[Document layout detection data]
-- -- --
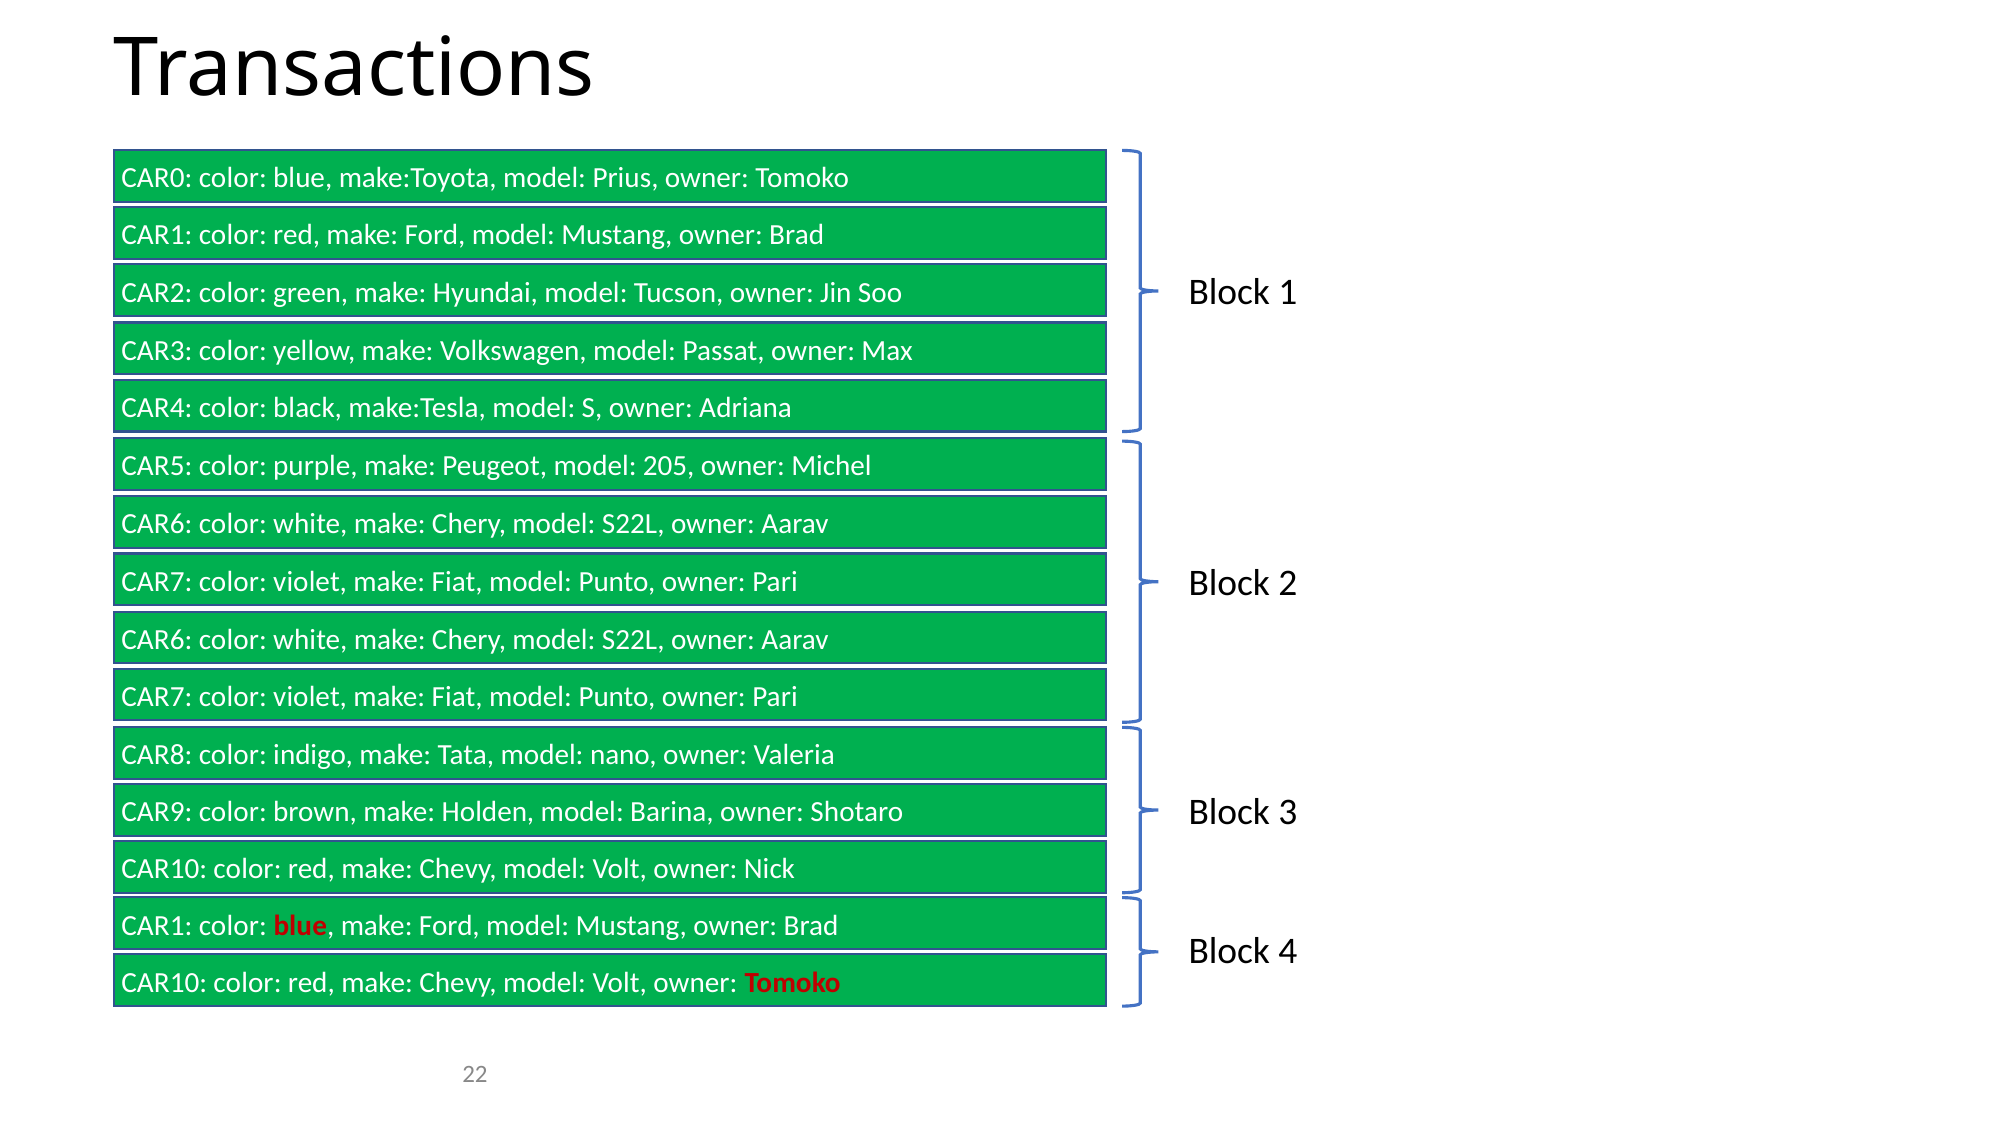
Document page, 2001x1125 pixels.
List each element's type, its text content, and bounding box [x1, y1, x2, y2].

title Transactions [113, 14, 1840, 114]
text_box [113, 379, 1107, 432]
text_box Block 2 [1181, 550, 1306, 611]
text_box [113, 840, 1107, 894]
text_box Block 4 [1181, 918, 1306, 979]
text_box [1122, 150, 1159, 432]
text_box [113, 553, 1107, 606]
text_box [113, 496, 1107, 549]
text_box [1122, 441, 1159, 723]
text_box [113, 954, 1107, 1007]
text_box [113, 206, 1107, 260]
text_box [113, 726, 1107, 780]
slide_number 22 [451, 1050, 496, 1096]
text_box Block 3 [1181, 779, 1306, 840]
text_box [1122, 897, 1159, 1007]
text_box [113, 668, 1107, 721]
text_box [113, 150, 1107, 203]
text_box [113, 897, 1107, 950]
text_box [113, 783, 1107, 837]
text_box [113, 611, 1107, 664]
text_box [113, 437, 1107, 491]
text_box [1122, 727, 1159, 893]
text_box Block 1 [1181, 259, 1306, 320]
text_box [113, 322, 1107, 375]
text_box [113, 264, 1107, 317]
-- -- --
The entries above are to be reproduced exactly, with the pictures dropped.

Document page, 2001x1125 pixels.
List each element's type, its text content, and bounding box [x1, y1, x2, y2].

title Transactions [113, 14, 1840, 114]
text_box [113, 379, 1107, 432]
text_box Block 2 [1181, 550, 1306, 611]
text_box [113, 840, 1107, 894]
text_box Block 4 [1181, 918, 1306, 979]
text_box [1122, 150, 1159, 432]
text_box [113, 553, 1107, 606]
text_box [113, 496, 1107, 549]
text_box [1122, 441, 1159, 723]
text_box [113, 954, 1107, 1007]
text_box [113, 206, 1107, 260]
text_box [113, 726, 1107, 780]
slide_number 22 [451, 1050, 496, 1096]
text_box Block 3 [1181, 779, 1306, 840]
text_box [1122, 897, 1159, 1007]
text_box [113, 668, 1107, 721]
text_box [113, 150, 1107, 203]
text_box [113, 897, 1107, 950]
text_box [113, 783, 1107, 837]
text_box [113, 611, 1107, 664]
text_box [113, 437, 1107, 491]
text_box [1122, 727, 1159, 893]
text_box Block 1 [1181, 259, 1306, 320]
text_box [113, 322, 1107, 375]
text_box [113, 264, 1107, 317]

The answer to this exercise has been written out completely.